Veterinärmedizinische Universität Wien - 08.02.2013

Vogelsterben: Neue Hinweise zur Herkunft des Amselkiller-Virus von 2001

Im Sommer 2001 verschwand in Wien innerhalb kurzer Zeit das vertraute Zwitschern der Amseln. Mit gerichtsmedizinischen Methoden fanden Forschende der Vetmeduni Vienna jetzt neue Hinweise auf den Ausbreitungsweg des bis dahin in Europa unbekannten Usutu-Virus, das für das damalige massive Amselsterben verantwortlich war. Die Überraschung: Schon 1996 gab es in der italienischen Toskana einen bisher unerkannten Ausbruch des Usutu-Virus bei Vögeln. Die Studie dazu wurde in der aktuellen Ausgabe der Zeitschrift "Emerging Infectious Diseases" veröffentlicht.



Die Auswirkungen des Amselsterbens im Sommer 2001 in Wien waren dramatisch: Die Vögel waren einfach verschwunden und mit ihnen ihr vertrauter melodischer Gesang in Wiens Parks und Gärten. Nach intensiven Forschungsanstrengungen wurde damals bald klar: Eine neuartige Viruserkrankung war für das Verschwinden der Amseln verantwortlich. Das Usutu-Virus wurde als der Amselkiller dingfest gemacht. Es kann durch Stechmücken auch auf den Menschen übertragen werden, bei dem es grippeähnliche Symptome und in sehr seltenen Fällen auch Gehirnentzündungen auslösen kann.

Nur in Afrika bekannt

Bis 2001 war das Usutu-Virus nur in Afrika bekannt, zudem war es noch kaum mit dem Tod von Tieren oder gar von Vögeln in Erscheinung getreten. Forschende nahmen damals an, dass Zugvögel das Virus aus Afrika nach Europa eingeschleppt hatten. Vor allem die Rauchschwalbe wurde als Überträger genannt. Mit dem Klimawandel als Ursache für die Ausbreitung bestimmter Tierarten weiter nach Norden wurde damals auch ein weiter ansteigendes Auftreten des Usutu-Virus in Europa erwartet.

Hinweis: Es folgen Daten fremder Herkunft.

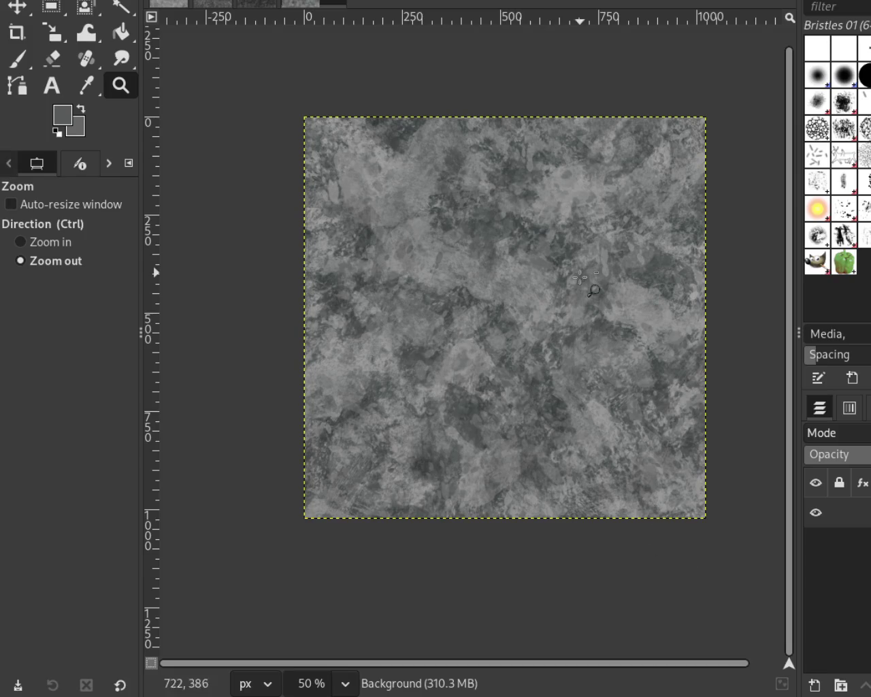
Zoom out to review the whole texture, then zoom in on its upper-left
left_click(479, 348, "ctrl")
left_click(478, 348, "ctrl")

All diese Annahmen werden jedoch von einer neuen Studie der Veterinärmedizinischen Universität (Vetmeduni Vienna) in Frage gestellt.

Archivierte Gewebeproben untersucht

Denn schon im Jahr 1996, also fünf Jahre vor dem Ausbruch des Usutu-Virus in Wien, gab es in der italienischen Toskana schon einmal ein ähnliches Vogelsterben, bei dem vor allem Amseln betroffen waren. Damals wurde der tatsächliche Auslöser zwar nicht identifiziert, doch Giacomo Rossi, Tierarzt an der Universität von Camerino in der italienischen Stadt Matelica, hatte Gewebeproben von verendeten Vögeln genommen und aufbewahrt. Herbert Weissenböck vom Institut für Pathologie und Gerichtliche Veterinärmedizin, Norbert Nowotny vom Institut für Virologie, beide Vetmeduni Vienna, und ihre Kollegen erfuhren erst vor kurzer Zeit von der Existenz dieser Gewebeproben und untersuchten sie umgehend auf Spuren von Krankheitserregern.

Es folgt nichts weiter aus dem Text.